┌─ Supplied information

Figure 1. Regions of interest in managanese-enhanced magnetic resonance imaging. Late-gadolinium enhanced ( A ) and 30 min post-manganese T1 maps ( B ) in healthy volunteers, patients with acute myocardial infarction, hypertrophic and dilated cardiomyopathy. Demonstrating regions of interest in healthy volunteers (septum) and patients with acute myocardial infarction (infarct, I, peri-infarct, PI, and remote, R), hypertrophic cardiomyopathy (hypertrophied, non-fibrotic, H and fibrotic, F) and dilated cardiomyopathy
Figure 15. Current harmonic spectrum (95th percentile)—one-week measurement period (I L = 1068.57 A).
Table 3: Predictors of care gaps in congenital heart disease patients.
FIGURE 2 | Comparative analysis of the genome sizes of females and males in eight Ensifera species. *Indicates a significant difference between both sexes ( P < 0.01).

└─

> _Aim of the task_: Write out the whole listing above once more, exactly.

> _Task output_:
Figure 1. Regions of interest in managanese-enhanced magnetic resonance imaging. Late-gadolinium enhanced ( A ) and 30 min post-manganese T1 maps ( B ) in healthy volunteers, patients with acute myocardial infarction, hypertrophic and dilated cardiomyopathy. Demonstrating regions of interest in healthy volunteers (septum) and patients with acute myocardial infarction (infarct, I, peri-infarct, PI, and remote, R), hypertrophic cardiomyopathy (hypertrophied, non-fibrotic, H and fibrotic, F) and dilated cardiomyopathy
Figure 15. Current harmonic spectrum (95th percentile)—one-week measurement period (I L = 1068.57 A).
Table 3: Predictors of care gaps in congenital heart disease patients.
FIGURE 2 | Comparative analysis of the genome sizes of females and males in eight Ensifera species. *Indicates a significant difference between both sexes ( P < 0.01).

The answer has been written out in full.